The McCormick family’s first casualty was the second oldest, Timothy, who died on May 29, just short of his 25th birthday. In Philadelphia and elsewhere, the disease seemed to pause, but in the fall, the second and most deadly wave hit the country. The oldest in the McCormick family, 27-year-old William, died on October 19. When he became ill, his sister Mary, 24, left her nursing job in Brooklyn to take care of him. One morning she told the family that his fever was breaking and the crisis had passed. She left for Brooklyn. William died the next day. Mary herself came down with disease and died within two weeks. These three were the eldest of the McCormick clan. The fourth oldest, John, got the flu at age 22 but survived. You would not be reading this had he not. He was your writer’s father.

There were six younger children in the family. They lived in crowded circumstances, but none got sick. This was consistent with one of several mysteries surrounding the epidemic. It struck those in the prime of their lives, largely sparing the young and elderly. One theory to solve this mystery blames aspirin as the culprit. It had only been in common use for a few decades. We will never know if our family used it, but Philadelphia was a pharmaceutical center (still is), and it is likely many people took it to relieve fevers. Aspirin toxicity, which can be deadly, was unknown at the time. People may have figured if a couple of aspirin helped with colds and fevers, a bunch would work even better. Many of the dead had symptoms of aspirin toxicity.

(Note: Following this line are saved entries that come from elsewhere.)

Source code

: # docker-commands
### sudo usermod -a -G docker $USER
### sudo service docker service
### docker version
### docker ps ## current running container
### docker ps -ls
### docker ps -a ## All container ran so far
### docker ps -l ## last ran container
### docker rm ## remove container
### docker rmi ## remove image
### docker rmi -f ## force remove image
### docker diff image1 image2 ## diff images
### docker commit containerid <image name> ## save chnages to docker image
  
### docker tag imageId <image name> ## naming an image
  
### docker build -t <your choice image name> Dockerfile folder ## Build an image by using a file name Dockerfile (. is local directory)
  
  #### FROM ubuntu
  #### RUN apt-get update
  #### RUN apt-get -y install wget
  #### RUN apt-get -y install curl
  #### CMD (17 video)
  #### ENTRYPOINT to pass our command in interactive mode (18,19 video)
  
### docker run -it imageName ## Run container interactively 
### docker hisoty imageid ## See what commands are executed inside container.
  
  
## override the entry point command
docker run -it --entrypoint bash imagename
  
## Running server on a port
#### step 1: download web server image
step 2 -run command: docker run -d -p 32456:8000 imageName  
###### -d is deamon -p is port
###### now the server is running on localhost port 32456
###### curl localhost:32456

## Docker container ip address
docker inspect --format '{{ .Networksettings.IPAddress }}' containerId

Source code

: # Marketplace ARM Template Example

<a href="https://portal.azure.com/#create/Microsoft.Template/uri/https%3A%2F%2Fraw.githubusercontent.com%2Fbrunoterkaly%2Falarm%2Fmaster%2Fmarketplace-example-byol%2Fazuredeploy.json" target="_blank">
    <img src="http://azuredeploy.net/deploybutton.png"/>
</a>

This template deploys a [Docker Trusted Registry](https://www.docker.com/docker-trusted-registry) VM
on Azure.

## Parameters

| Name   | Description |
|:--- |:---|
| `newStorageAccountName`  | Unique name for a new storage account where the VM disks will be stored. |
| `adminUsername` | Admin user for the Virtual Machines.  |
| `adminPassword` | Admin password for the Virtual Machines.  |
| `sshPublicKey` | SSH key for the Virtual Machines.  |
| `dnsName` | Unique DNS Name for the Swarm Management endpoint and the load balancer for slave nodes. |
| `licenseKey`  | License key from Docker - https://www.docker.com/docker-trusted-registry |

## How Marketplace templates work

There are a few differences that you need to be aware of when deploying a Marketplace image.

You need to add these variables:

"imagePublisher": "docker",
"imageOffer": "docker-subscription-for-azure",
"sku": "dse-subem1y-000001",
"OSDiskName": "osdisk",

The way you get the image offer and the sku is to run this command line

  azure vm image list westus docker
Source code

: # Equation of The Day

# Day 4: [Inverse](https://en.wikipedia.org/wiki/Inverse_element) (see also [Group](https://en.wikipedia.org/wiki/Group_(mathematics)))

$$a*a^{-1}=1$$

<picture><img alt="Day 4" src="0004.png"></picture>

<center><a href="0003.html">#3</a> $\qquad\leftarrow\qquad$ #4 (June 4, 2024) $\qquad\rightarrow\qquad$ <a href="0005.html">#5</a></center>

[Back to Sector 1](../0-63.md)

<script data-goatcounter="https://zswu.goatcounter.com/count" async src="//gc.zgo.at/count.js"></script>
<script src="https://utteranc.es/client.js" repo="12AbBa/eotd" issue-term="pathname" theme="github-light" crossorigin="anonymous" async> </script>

Another mystery is why the flu epidemic ended as suddenly as it began. Why was the disease so ferocious in the first place, unmatched by anything in the last 100 years? And why it was so severe in Philadelphia?

But we seemed to have learned from that tragic experience. Today we know the dangers of overdosing with common pain killers. The drug industry has come up with antibiotics that are effective against disease epidemics. Unlike the 1918 flu, coronavirus is well known and a new strain of it was quickly identified. But when an outbreak of something so infectious occurs, the medical community takes no chances, always wary that diseases have a mind of their own and can have unpredictable and terrible consequences. Much more than a decline in the stock market.


Comments

1918 Flu

This Comment had been Posted by Robert Hone

Nice piece re Flu/Philadelphia. My mother’s sister died of flu in 1918. They lived in “East Falls.” Bob Hone


Spanish Flu

This Comment had been Posted by Robert Hone

Bern: my mother‘s sister died in Philadelphia (East Falls) in 1918 of the so-called Spanish Flu. My father told tales of horse drawn carriages loaded with the dead.